I am currently squeezing out every bit of optimization left, with the actual digitization work (scanning + OCR + geocoding) expecting to proceed at the end of 2025.
We can then track historical segregation patterns in income/socio-economic backgrounds through industrialization and rapid urbanization until today, or create an alternative to the recent efforts in measuring historical urban built-up using historical maps (see MapHis project or Combes et al (2020)), but at a much higher frequency.
With my current process, it takes about 20 minutes for OCR + post processing (about 10 minutes single core, but directly scalable by multiple cpu cores) + 30 minutes manual clean up of flagged entries, of the already scanned city directory of Düsseldorf 1891 with very few errors, making it possible to mass geocode it for empirical work. These consists of 33k entries and the process was done in the background. However the scanning of a city directory would take another 40 minutes for this directory of a rather large city. At this point, these errors occur almost always due to non-optimal scans of available directories online, mostly due to 'shadows' from the curvature of the book and inappropriate lighting. Hence, manual labor would amount to about 1 hour depending on the size of the city and the quality of these pre-existing scans, but lower if the scans were done with optimal OCR in mind. In comparison, it took about 7 volunteers of the Verein für Computergenealogie 3 months to manually input the Bautzen 1938 city directory with 22k entries.
We can exploit the panel structure to further reduce the errors particularly in the very varied last name, using the cross-time nature to cross verify the last name over time and further reduce 'typos'.

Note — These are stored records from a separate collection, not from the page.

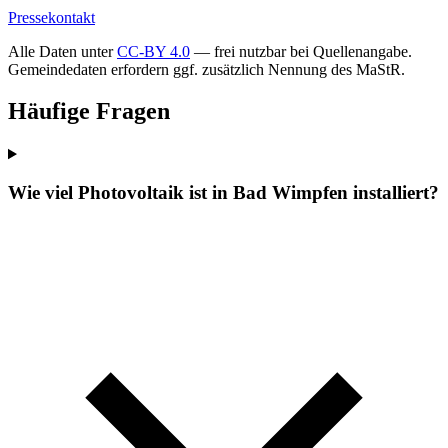
Pressekontakt
Alle Daten unter
CC-BY 4.0
— frei nutzbar bei Quellenangabe.
Gemeindedaten erfordern ggf. zusätzlich Nennung des MaStR.
Häufige Fragen
Wie viel Photovoltaik ist in Bad Wimpfen installiert?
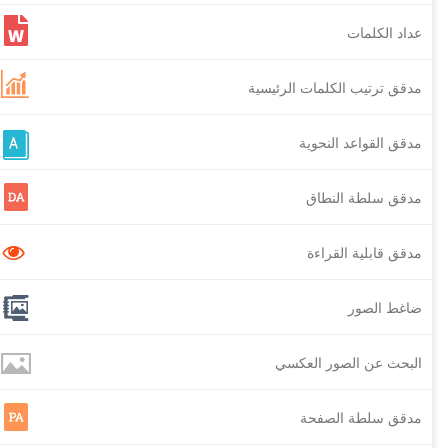
عداد الكلمات
مدقق ترتيب الكلمات الرئيسية
مدقق القواعد النحوية
مدقق سلطة النطاق
مدقق قابلية القراءة
ضاغط الصور
البحث عن الصور العكسي
مدقق سلطة الصفحة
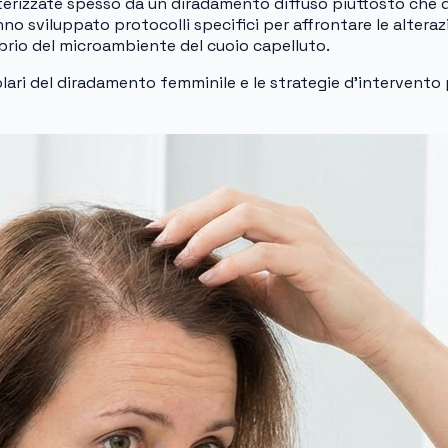
erizzate spesso da un diradamento diffuso piuttosto che da
no sviluppato protocolli specifici per affrontare le alterazi
ilibrio del microambiente del cuoio capelluto.
olari del diradamento femminile e le strategie d’intervento 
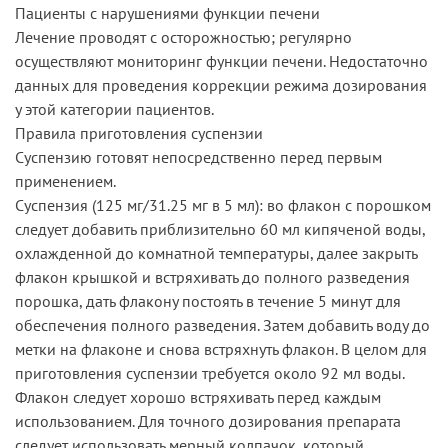
Пациенты с нарушениями функции печени
Лечение проводят с осторожностью; регулярно
осуществляют мониторинг функции печени. Недостаточно
данных для проведения коррекции режима дозирования
у этой категории пациентов.
Правила приготовления суспензии
Суспензию готовят непосредственно перед первым
применением.
Суспензия (125 мг/31.25 мг в 5 мл): во флакон с порошком
следует добавить приблизительно 60 мл кипяченой воды,
охлажденной до комнатной температуры, далее закрыть
флакон крышкой и встряхивать до полного разведения
порошка, дать флакону постоять в течение 5 минут для
обеспечения полного разведения. Затем добавить воду до
метки на флаконе и снова встряхнуть флакон. В целом для
приготовления суспензии требуется около 92 мл воды.
Флакон следует хорошо встряхивать перед каждым
использованием. Для точного дозирования препарата
следует использовать мерный колпачок, который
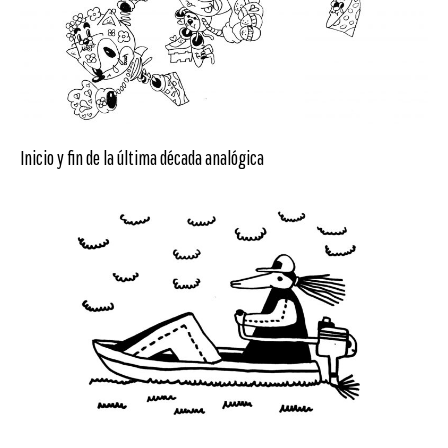
Inicio y fin de la última década analógica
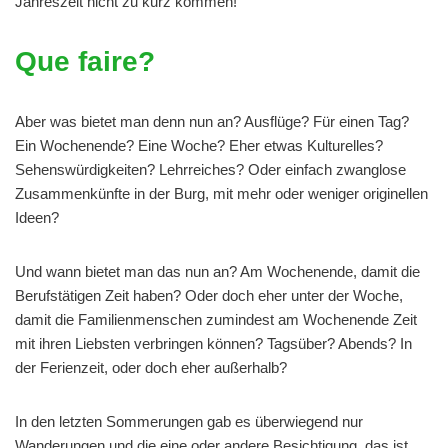
Jahreszeit nicht zu kurz kommen!
Que faire?
Aber was bietet man denn nun an? Ausflüge? Für einen Tag?
Ein Wochenende? Eine Woche? Eher etwas Kulturelles?
Sehenswürdigkeiten? Lehrreiches? Oder einfach zwanglose
Zusammenkünfte in der Burg, mit mehr oder weniger originellen
Ideen?
Und wann bietet man das nun an? Am Wochenende, damit die
Berufstätigen Zeit haben? Oder doch eher unter der Woche,
damit die Familienmenschen zumindest am Wochenende Zeit
mit ihren Liebsten verbringen können? Tagsüber? Abends? In
der Ferienzeit, oder doch eher außerhalb?
In den letzten Sommerungen gab es überwiegend nur
Wanderungen und die eine oder andere Besichtigung, das ist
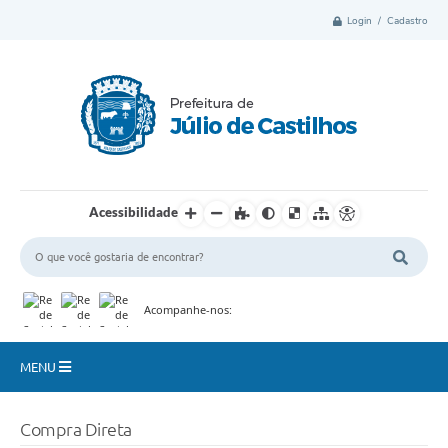
Login / Cadastro
Acessibilidade
Acompanhe-nos:
MENU
Município
Compra Direta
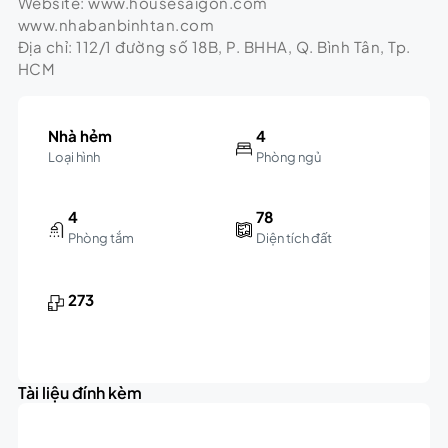
Website: www.housesaigon.com
www.nhabanbinhtan.com
Địa chỉ: 112/1 đường số 18B, P. BHHA, Q. Bình Tân, Tp.
HCM
Nhà hẻm
4
Loại hình
Phòng ngủ
4
78
Phòng tắm
Diện tích đất
273
Tài liệu đính kèm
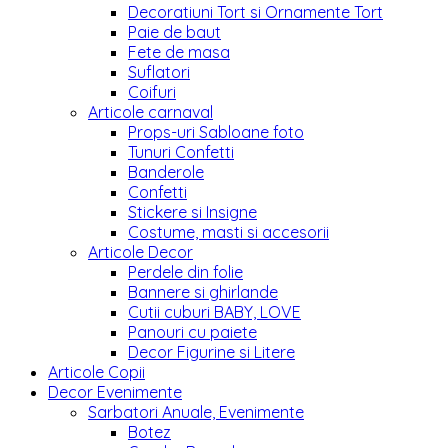
Decoratiuni Tort si Ornamente Tort
Paie de baut
Fete de masa
Suflatori
Coifuri
Articole carnaval
Props-uri Sabloane foto
Tunuri Confetti
Banderole
Confetti
Stickere si Insigne
Costume, masti si accesorii
Articole Decor
Perdele din folie
Bannere si ghirlande
Cutii cuburi BABY, LOVE
Panouri cu paiete
Decor Figurine si Litere
Articole Copii
Decor Evenimente
Sarbatori Anuale, Evenimente
Botez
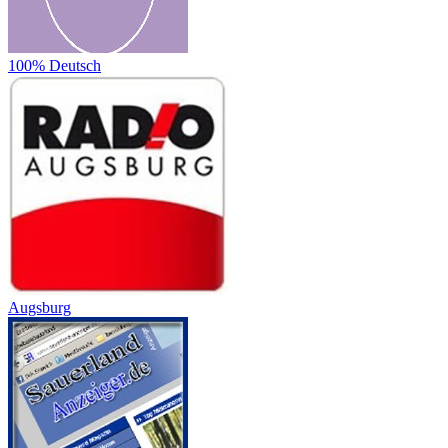
100% Deutsch
Augsburg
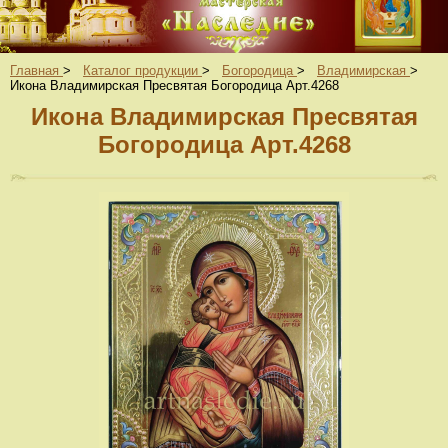
Главная
>
Каталог продукции
>
Богородица
>
Владимирская
>
Икона Владимирская Пресвятая Богородица Арт.4268
Икона Владимирская Пресвятая
Богородица Арт.4268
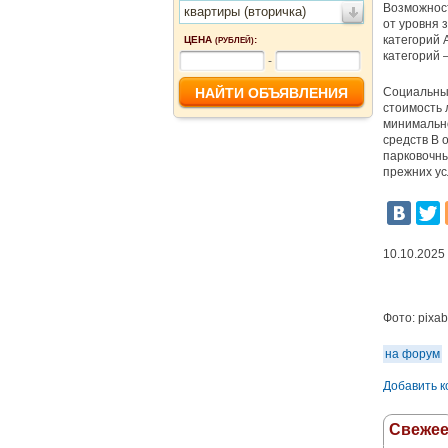
Возможност
квартиры (вторичка)
от уровня 
категорий А
ЦЕНА
:
(РУБЛЕЙ)
категорий –
-
Социальный
стоимость 
минимально
средств В 
парковочны
прежних ус
10.10.2025
Фото:
pixa
на форум
Добавить 
Свеже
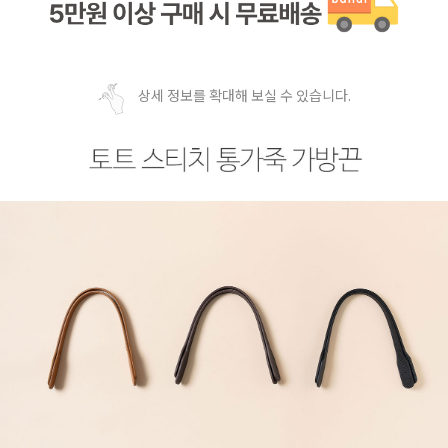
상세 정보를 확대해 보실 수 있습니다.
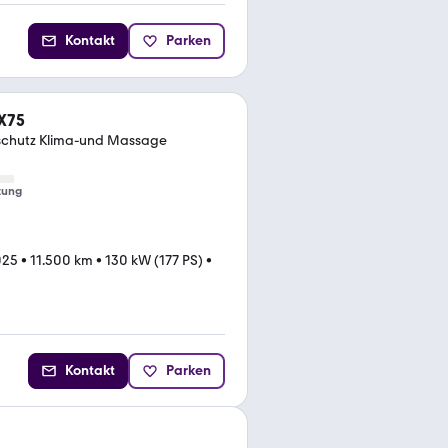
Kontakt
Parken
 X75
schutz Klima-und Massage
tung
025
•
11.500 km
•
130 kW (177 PS)
•
Kontakt
Parken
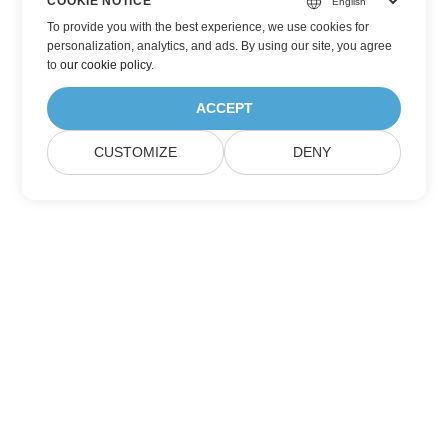
COOKIE NOTICE
To provide you with the best experience, we use cookies for
personalization, analytics, and ads. By using our site, you agree
to
our cookie policy
.
ACCEPT
CUSTOMIZE
DENY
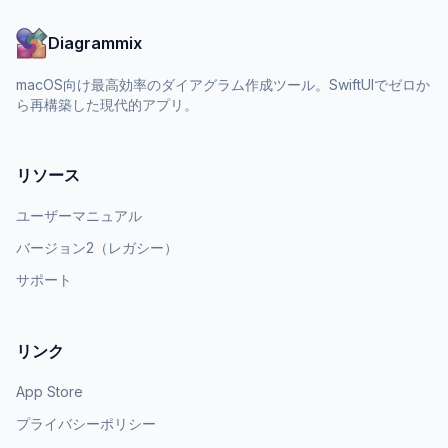
Diagrammix
macOS向け最高効率のダイアグラム作成ツール。SwiftUIでゼロか
ら再構築した現代的アプリ。
リソース
ユーザーマニュアル
バージョン2（レガシー）
サポート
リンク
App Store
プライバシーポリシー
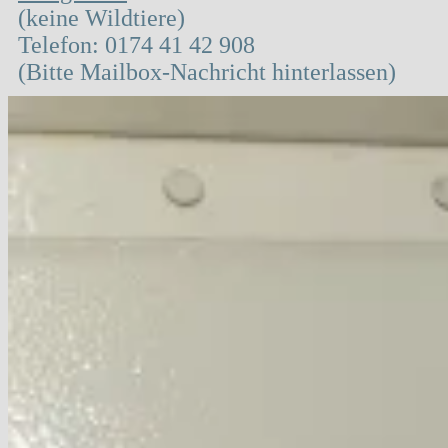
(keine Wildtiere)
Telefon: 0174 41 42 908
(Bitte Mailbox-Nachricht hinterlassen)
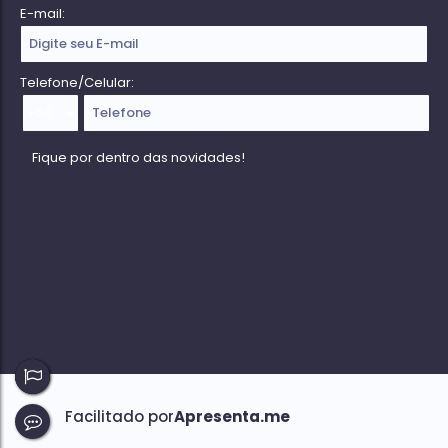
E-mail:
Telefone/Celular:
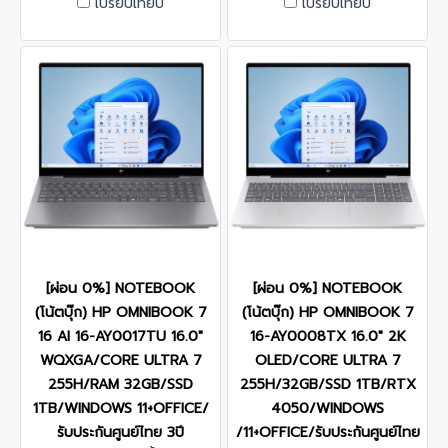
เปรียบเทียบ
เปรียบเทียบ
[ผ่อน 0%] NOTEBOOK
[ผ่อน 0%] NOTEBOOK
(โน้ตบุ๊ก) HP OMNIBOOK 7
(โน้ตบุ๊ก) HP OMNIBOOK 7
16 AI 16-AY0017TU 16.0"
16-AY0008TX 16.0" 2K
WQXGA/CORE ULTRA 7
OLED/CORE ULTRA 7
255H/RAM 32GB/SSD
255H/32GB/SSD 1TB/RTX
1TB/WINDOWS 11+OFFICE/
4050/WINDOWS
รับประกันศูนย์ไทย 3ปี
/11+OFFICE/รับประกันศูนย์ไทย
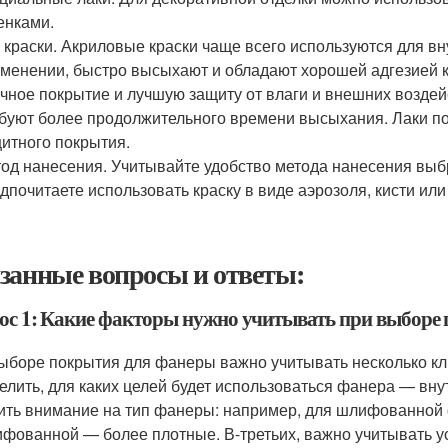
енками.
 краски. Акриловые краски чаще всего используются для вну
менении, быстро высыхают и обладают хорошей адгезией к
чное покрытие и лучшую защиту от влаги и внешних возде
буют более продолжительного времени высыхания. Лаки по
итного покрытия.
од нанесения. Учитывайте удобство метода нанесения выбр
дпочитаете использовать краску в виде аэрозоля, кисти или
занные вопросы и ответы:
ос 1: Какие факторы нужно учитывать при выборе
ыборе покрытия для фанеры важно учитывать несколько к
елить, для каких целей будет использоваться фанера — вну
ить внимание на тип фанеры: например, для шлифованной 
фованной — более плотные. В-третьих, важно учитывать ус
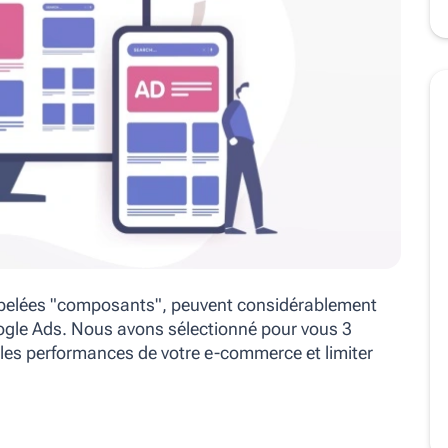
pelées "composants", peuvent considérablement
ogle Ads. Nous avons sélectionné pour vous 3
les performances de votre e-commerce et limiter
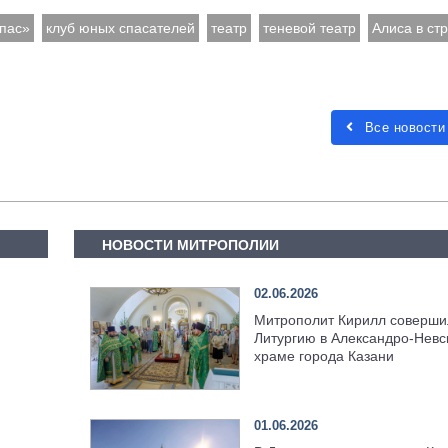
пас»
клуб юных спасателей
театр
теневой театр
Алиса в ст
Все новости
НОВОСТИ МИТРОПОЛИИ
02.06.2026
Митрополит Кирилл соверши
Литургию в Александро-Невс
храме города Казани
01.06.2026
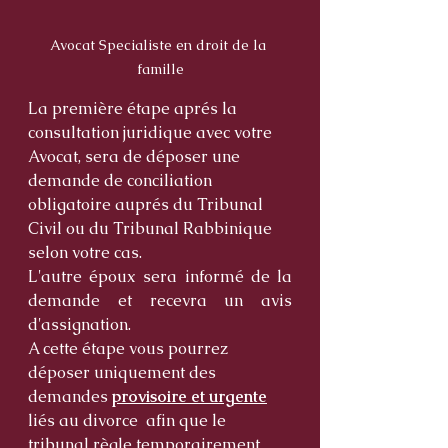
Avocat Specialiste en droit de la 
famille
La première étape aprés la 
consultation juridique avec votre 
Avocat, sera de déposer une 
demande de conciliation 
obligatoire auprés du Tribunal 
Civil ou du Tribunal Rabbinique 
selon votre cas. 
L'autre époux sera informé de la 
demande et recevra un avis 
d'assignation. 
A cette étape vous pourrez 
déposer uniquement des 
demandes 
provisoire et urgente
liés au divorce  afin que le 
tribunal règle temporairement 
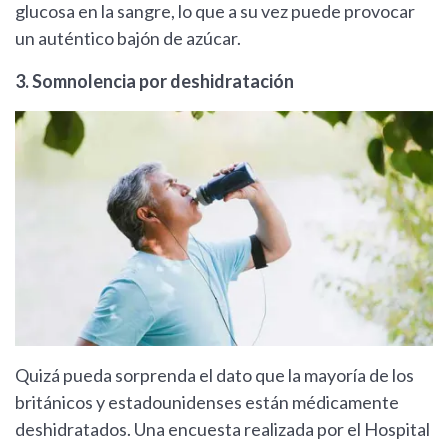
glucosa en la sangre, lo que a su vez puede provocar
un auténtico bajón de azúcar.
3. Somnolencia por deshidratación
Quizá pueda sorprenda el dato que la mayoría de los
británicos y estadounidenses están médicamente
deshidratados. Una encuesta realizada por el Hospital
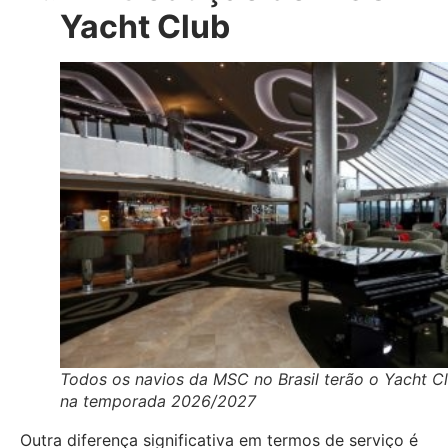
Yacht Club
Todos os navios da MSC no Brasil terão o Yacht C
na temporada 2026/2027
Outra diferença significativa em termos de serviço é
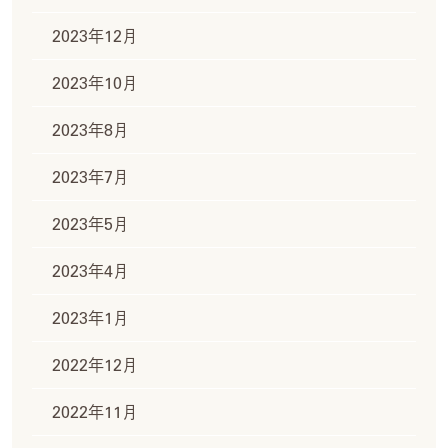
2023年12月
2023年10月
2023年8月
2023年7月
2023年5月
2023年4月
2023年1月
2022年12月
2022年11月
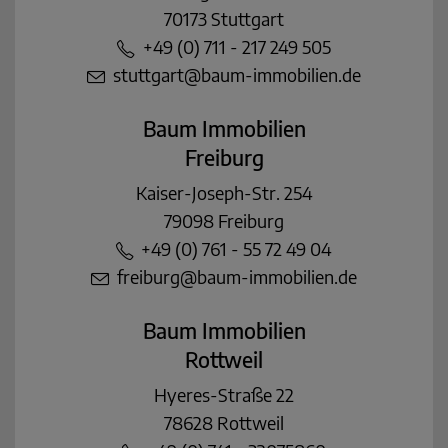
70173 Stuttgart
+49 (0) 711 - 217 249 505
stuttgart@baum-immobilien.de
Baum Immobilien
Freiburg
Kaiser-Joseph-Str. 254
79098 Freiburg
+49 (0) 761 - 55 72 49 04
freiburg@baum-immobilien.de
Baum Immobilien
Rottweil
Hyeres-Straße 22
78628 Rottweil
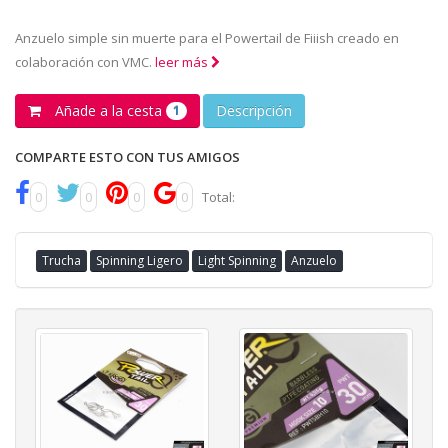
Anzuelo simple sin muerte para el Powertail de Fiiish creado en
colaboración con VMC.
leer más
Añade a la cesta
Descripción
1
COMPARTE ESTO CON TUS AMIGOS
0
0
0
0
Total:
Trucha
Spinning Ligero
Light Spinning
Anzuelo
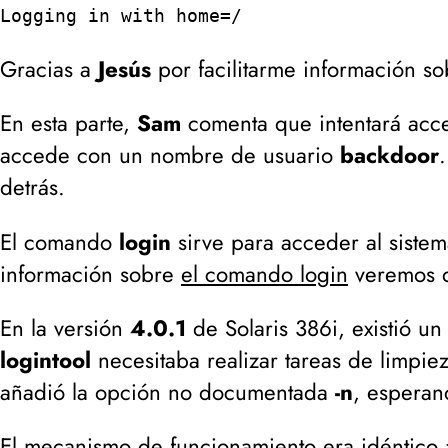
Logging in with home=/
Gracias a
Jesús
por facilitarme información sob
En esta parte,
Sam
comenta que intentará acce
accede con un nombre de usuario
backdoor
detrás.
El comando
login
sirve para acceder al siste
información sobre
el comando login
veremos q
En la versión
4.0.1
de Solaris 386i, existió u
logintool
necesitaba realizar tareas de limpiez
añadió la opción no documentada
-n
, esperan
El
mecanismo de funcionamiento
era idéntico 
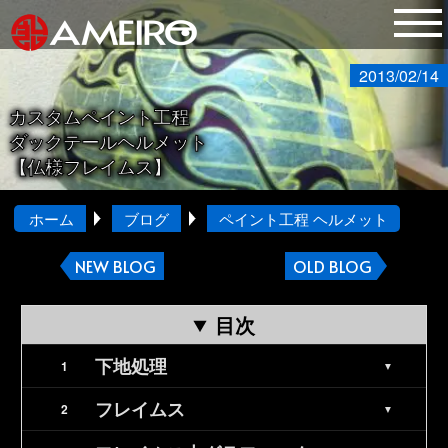
2013/02/14
カスタムペイント工程
ダックテールヘルメット
【仏様フレイムス】
ホーム
ブログ
ペイント工程 ヘルメット
NEW BLOG
OLD BLOG
目次
下地処理
フレイムス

Currently (June 2025), this pipeline is being optimized for lower character error rates through post-processing of very common errors (impossible character combinations, common issues with s/f, or n/u in commonly found words), targeting a CER of 0.01% (currently about 0.03%). The OCR pipeline has also been optimized for the rare case of city directories (seemingly between 1900-1945, and only in 'province capitals' as far as I can tell) reporting the exact floor of the household with I's, which causes issues in the OCR in distinguishing between 1's and I's (the floor 'number'), and may lead to an error in the geocoding afterwards. So far, the wrong address number in the Düsseldorf 1898 directory caused by this kind of error has been found for an estimated 20 entries with post-processing (out of around 43k entries, so around 0.046%). This rate has been achieved through a custom-made training set + dictionary (i.e. we do not include for example too high street numbers such as 831 in the dictionary, which is more likely to be 83I, that is, street number 83, floor I) That is, for around 0.046% of entries, we may miss the correct location by a few meters to a few hundred meters for (seemingly) province capital city directories between 1900-1945, and only if they use I's to signal floor number (city directories frequently change it up with other types for no reason, but that does not cause this type of distinguishing problem). However, these errors can be further reduced by exploiting the panel nature of city directories and cross-matching across time. (July 2025) Turns out this error rate can be vastly reduced to almost 0% through selecting the correct DPI.